Here are excerpts from IRS Publication 517, Social Security and Other Information for Members of the Clergy and Religious Workers:

Ministers

If you are a minister of a church, your earnings for the services you perform in your capacity as a minister are subject to SE tax, even if you perform these services as an employee of that church.

Ministers are individuals who are duly ordained, commissioned, or licensed by a religious body constituting a church or church denomination.
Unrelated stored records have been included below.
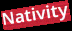
Nativity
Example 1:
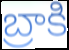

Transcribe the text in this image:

బ్రాకి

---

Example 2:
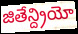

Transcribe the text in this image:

జితేన్ద్రియో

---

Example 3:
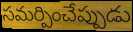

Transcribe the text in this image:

సమర్పించేప్పుడు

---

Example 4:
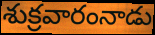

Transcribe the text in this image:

శుక్రవారంనాడు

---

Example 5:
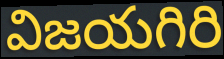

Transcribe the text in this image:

విజయగిరి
Ministers have the authority to conduct religious worship, perform sacerdotal functions, and administer ordinances or sacraments according to the prescribed tenets and practices of that church or denomination.

If a church or denomination ordains some ministers and licenses or commissions others, anyone licensed or commissioned must be able to perform substantially all the religious functions of an ordained minister to be treated as a minister for social security purposes.
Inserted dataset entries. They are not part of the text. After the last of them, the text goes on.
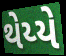
થેય્યે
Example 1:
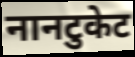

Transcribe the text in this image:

नानटुकेट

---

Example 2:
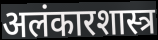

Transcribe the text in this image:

अलंकारशास्त्र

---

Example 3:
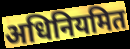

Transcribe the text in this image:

अधिनियमित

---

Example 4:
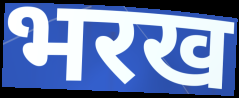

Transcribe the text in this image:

भरख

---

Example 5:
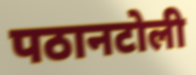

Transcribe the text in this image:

पठानटोली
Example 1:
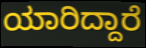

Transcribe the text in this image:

ಯಾರಿದ್ದಾರೆ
Even though all of your income from performing ministerial services is subject to self-employment tax for social security tax purposes, you may be an employee for income tax or retirement plan purposes in performing those same services.

The Self-Employment Tax Exemption

File Form 4361. File by the due date of your income tax return for the second tax year in which you had at least $400 of net earnings from self-employment, any of which came from ministerial services. You are conscientiously opposed to public insurance because of your individual religious considerations (not because of your general conscience), or you are opposed because of the principles of your religious denomination. You file for other than economic reasons (meaning: you can’t file the exemption for economic reasons. Editor).

Housing Designation

The church or organization that employs you must officially designate the payment as a housing allowance before it makes the payment. It must designate a definite amount. It can’t determine the amount of the housing allowance at a later date. If the church or organization doesn’t officially designate a definite amount as a housing allowance, you must include your total salary in your income.
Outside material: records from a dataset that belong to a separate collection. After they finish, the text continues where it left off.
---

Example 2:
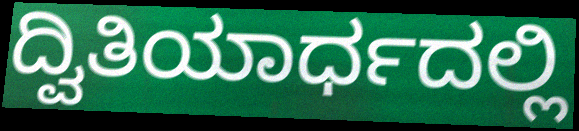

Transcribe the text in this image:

ದ್ವಿತಿಯಾರ್ಧದಲ್ಲಿ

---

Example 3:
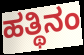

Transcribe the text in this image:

ಹತ್ಥಿನಂ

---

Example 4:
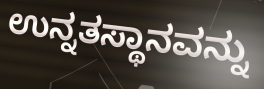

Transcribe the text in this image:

ಉನ್ನತಸ್ಥಾನವನ್ನು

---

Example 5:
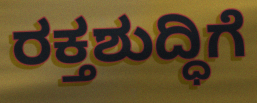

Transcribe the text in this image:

ರಕ್ತಶುದ್ಧಿಗೆ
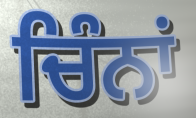
ਚਿੰਨਾਂ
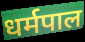
धर्मपाल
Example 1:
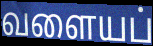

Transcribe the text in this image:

வளையப்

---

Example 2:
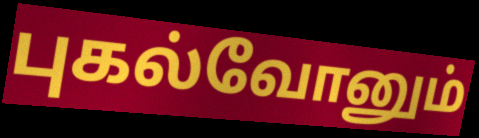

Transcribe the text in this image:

புகல்வோனும்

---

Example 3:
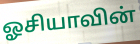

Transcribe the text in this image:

ஓசியாவின்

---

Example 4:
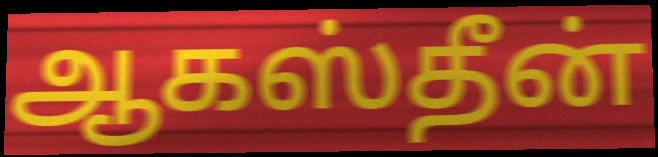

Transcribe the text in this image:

An official designation of an amount as a housing or rental allowance may be shown in an employment contract, in the minutes of a church or qualified organization, in a budget, or in any official action taken in advance of payment of the allowance. A designation is sufficient if it permits a payment to be identified as a payment of a rental or housing allowance as distinguished from salary or other remuneration. Informal discussions don’t amount to an official designation.

Retired Ministers

If you are a retired minister, you can exclude from your gross income the rental value of a home (plus utilities) furnished to you by your church as a part of your pay for past services, or the part of your pension that was designated as a rental allowance. However, a minister’s surviving spouse can’t exclude the rental value unless the rental value is for ministerial services they perform or performed.

Deduction for SE Tax

You can deduct one-half of your SE tax in figuring AGI. This is an income tax deduction only, which is claimed on Schedule 1 (Form 1040), line 15. 

Estimated Tax

The federal income tax is a pay-as-you-go tax. You must pay the tax as you earn or receive income during the year.